▶ PASSAGE EXTRAIT:
****
Vivre pour toujours : la tournée de réunion d’Oasis – Mr MARKET
Traduction adaptée d’un post sur le site Sublation magazine, le 12 septembre 2025 (DB).
On dit que Noel Gallagher, guitariste du groupe Oasis, a composé Live Forever pour tourner le dos à la négativité du grunge, genre populaire dans les années 1990. Et il a supposément dit après avoir entendu I Hate Myself and I Want to Die de Nirvana qu’il ne partageait pas ce sentiment. Maintenant, 30 ans plus tard, à la tournée de réunion d’Oasis, le public composé d’un mélange de trois générations semble exprimer le même sentiment à propos du déclin dirigé de la Grande-Bretagne.
Pour beaucoup, la popularité de la tournée d’Oasis en 2025 est surprenante ; après tout, le groupe s’était séparé en 2009, après un dernier concert désastreux à Saint-Cloud, où les deux frères Gallagher sont venus aux mains. Le programme des concerts n’inclut qu’une seule chanson qui ne figure pas sur les trois grands albums enregistrés entre 1994 et 1997. On ne peut donc comparer la tournée d’Oasis avec celle de Taylor Swift (Eras Tour), qui a fait les plus grosses recettes de tous les temps. Mais celle d’Oasis a peut-être une importance plus profonde. Oasis (classe ouvrière, fils d’immigrés irlandais, de Manchester) est célèbre pour la rivalité avec le groupe Blur (classe moyenne, de Londres, plus « artistique »). Même si Blur a gagné « la bataille de la Britpop » en 1995 avec leur tube Country House (qui a surclassé Roll with It d’Oasis), sa tournée de réunion en 2023 n’a pas fait des vagues. Oasis, en revanche, a fait exploser le site Ticketmaster avec 14 millions de demandes pour 1,4 million de tickets.
En voyant le groupe en concert, on commence à comprendre pourquoi. Oasis est plus grand que nature sur un grand écran, accompagné des images intercalées et des angles de caméra insolites. Les deux frères Gallagher (Noel et Liam, le chanteur), naguère en conflit permanent, ressemblent à des icônes dans un opéra rock, et non à des hommes de 50 ans jouant de vieilles chansons. Les images sur l’écran recoupent deux décennies : les « swinging sixties » et la période sombre des années 1970, les couleurs vives et fleuries des années 1960 contrastant avec des images des lotissements ouvriers délabrés et les usines désaffectées de leur jeunesse mancunienne. Pourquoi les images des années 1960 ? Noel Gallagher n’a jamais caché la forte influence exercée sur lui par les Beatles, indirectement (l’arrangement en cordes montantes dans Whatever) ou directement (l’introduction au piano dans Don’t Look Back in Anger). Les Beatles évoquaient un sens de possibilité par rapport au rationnement des grises années 1950, possibilité qui s’exprimait à travers la Nouvelle Gauche et la politique de modernisation technologique du gouvernement travailliste. La culture populaire des années 1990 en Grande-Bretagne a été teinté de nostalgie pour les années 1960.
****
▶ INFORMATIONS:
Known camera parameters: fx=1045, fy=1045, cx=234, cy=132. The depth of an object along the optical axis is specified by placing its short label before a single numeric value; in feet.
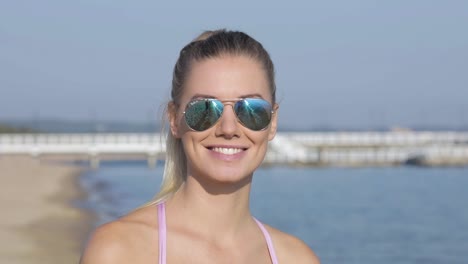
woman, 9.11
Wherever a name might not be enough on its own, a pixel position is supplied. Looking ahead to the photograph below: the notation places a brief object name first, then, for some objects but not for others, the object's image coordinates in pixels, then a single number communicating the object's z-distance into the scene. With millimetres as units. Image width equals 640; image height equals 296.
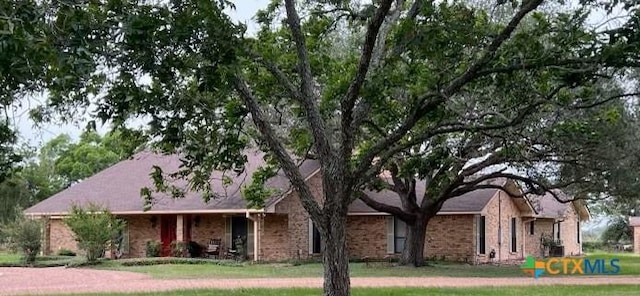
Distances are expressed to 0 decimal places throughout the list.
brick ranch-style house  30766
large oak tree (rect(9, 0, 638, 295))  9664
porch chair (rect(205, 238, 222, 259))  31391
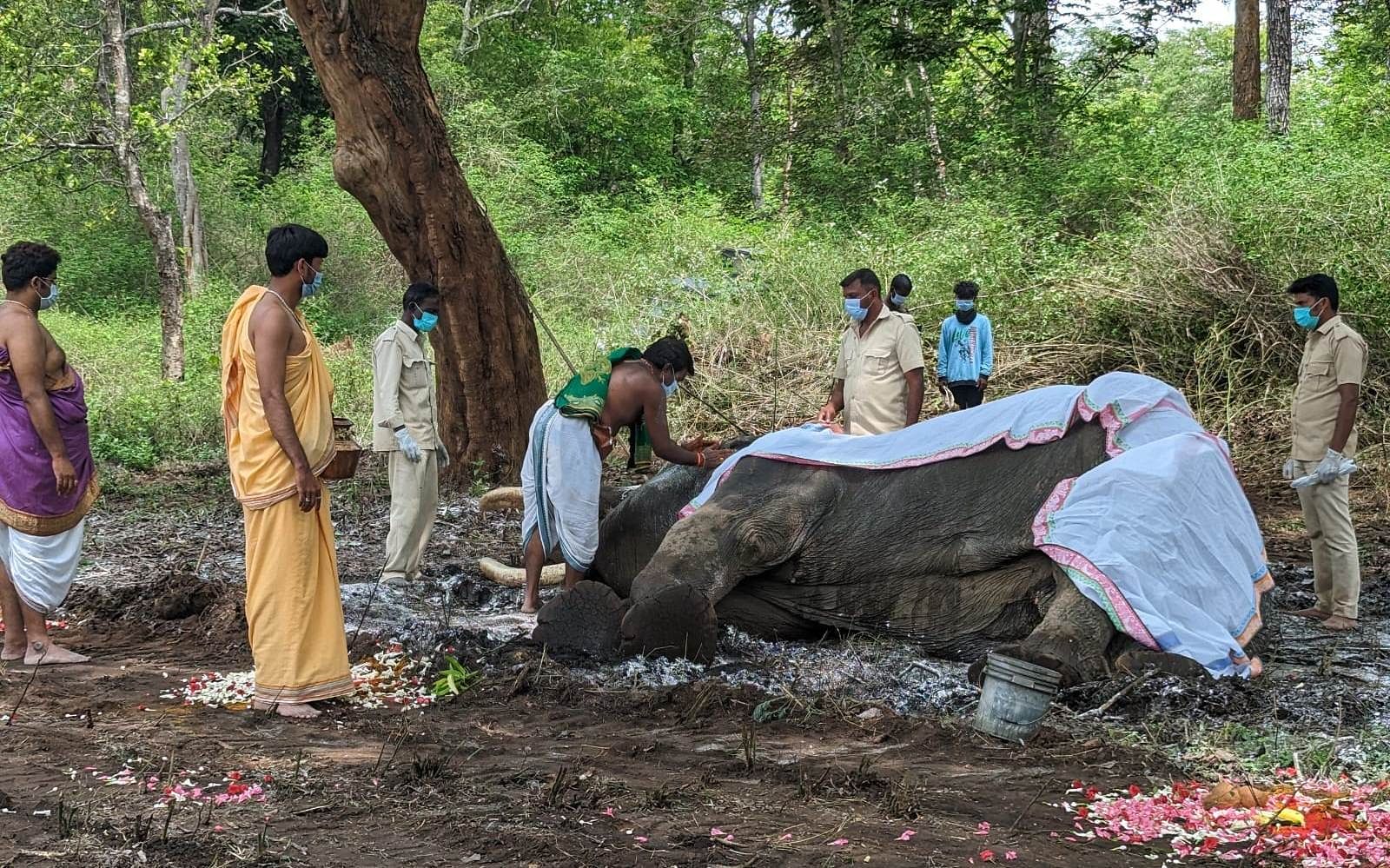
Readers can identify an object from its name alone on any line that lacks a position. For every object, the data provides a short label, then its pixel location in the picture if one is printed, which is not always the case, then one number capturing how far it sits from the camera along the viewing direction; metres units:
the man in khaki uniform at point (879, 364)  7.15
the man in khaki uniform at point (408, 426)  7.03
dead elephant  5.24
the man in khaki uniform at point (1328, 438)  6.09
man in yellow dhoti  4.73
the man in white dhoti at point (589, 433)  5.99
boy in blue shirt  9.69
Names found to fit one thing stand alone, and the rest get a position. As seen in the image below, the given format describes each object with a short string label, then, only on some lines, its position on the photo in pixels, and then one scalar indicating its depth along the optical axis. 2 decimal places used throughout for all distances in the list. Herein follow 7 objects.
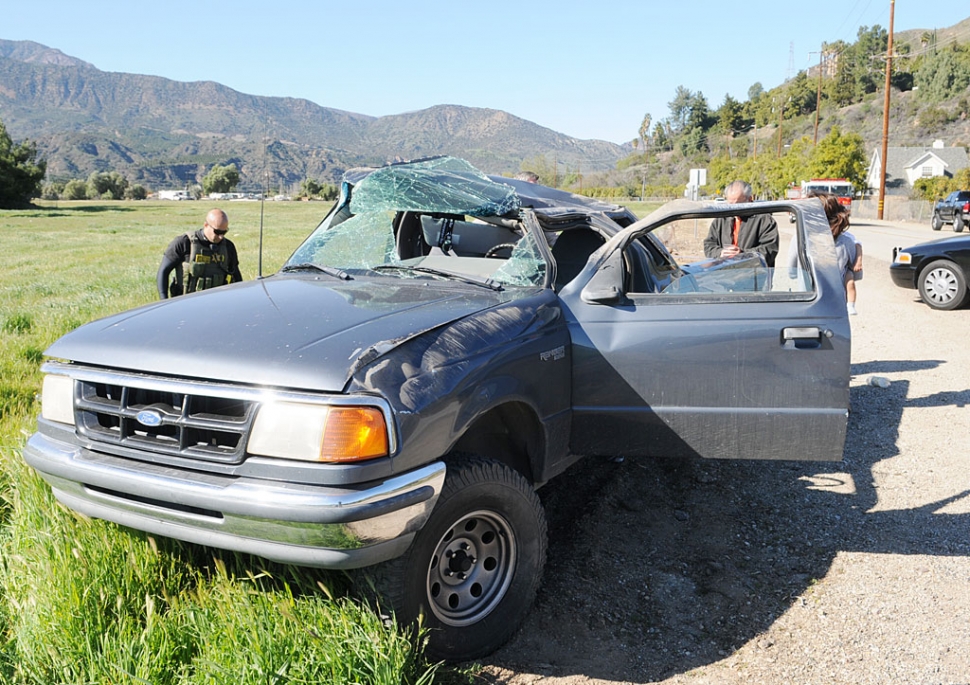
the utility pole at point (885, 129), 42.00
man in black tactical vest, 7.30
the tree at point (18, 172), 68.62
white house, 91.25
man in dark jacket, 6.81
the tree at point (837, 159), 62.25
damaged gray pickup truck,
****
▶ CONSIGNES:
• a. Reproduisez à l'identique tout le passage de l'article sur la tournée d'Oasis qui va de « Vivre pour toujours » jusqu'à « septembre 2025 (DB). ».
• b. Répondez brièvement aux questions suivantes sur l'article consacré à la tournée d'Oasis.
(i) Quelle chanson Noel Gallagher aurait-il composée pour tourner le dos à la négativité du grunge ?
(ii) En quelle année le groupe s'était-il séparé ?
(iii) Dans quelle chanson l'introduction au piano montre-t-elle directement l'influence des Beatles ?

▶ VOS RÉPONSES:
• a.
Vivre pour toujours : la tournée de réunion d’Oasis – Mr MARKET
Traduction adaptée d’un post sur le site Sublation magazine, le 12 septembre 2025 (DB).

• b.
(i) Live Forever
(ii) En 2009
(iii) Don't Look Back in Anger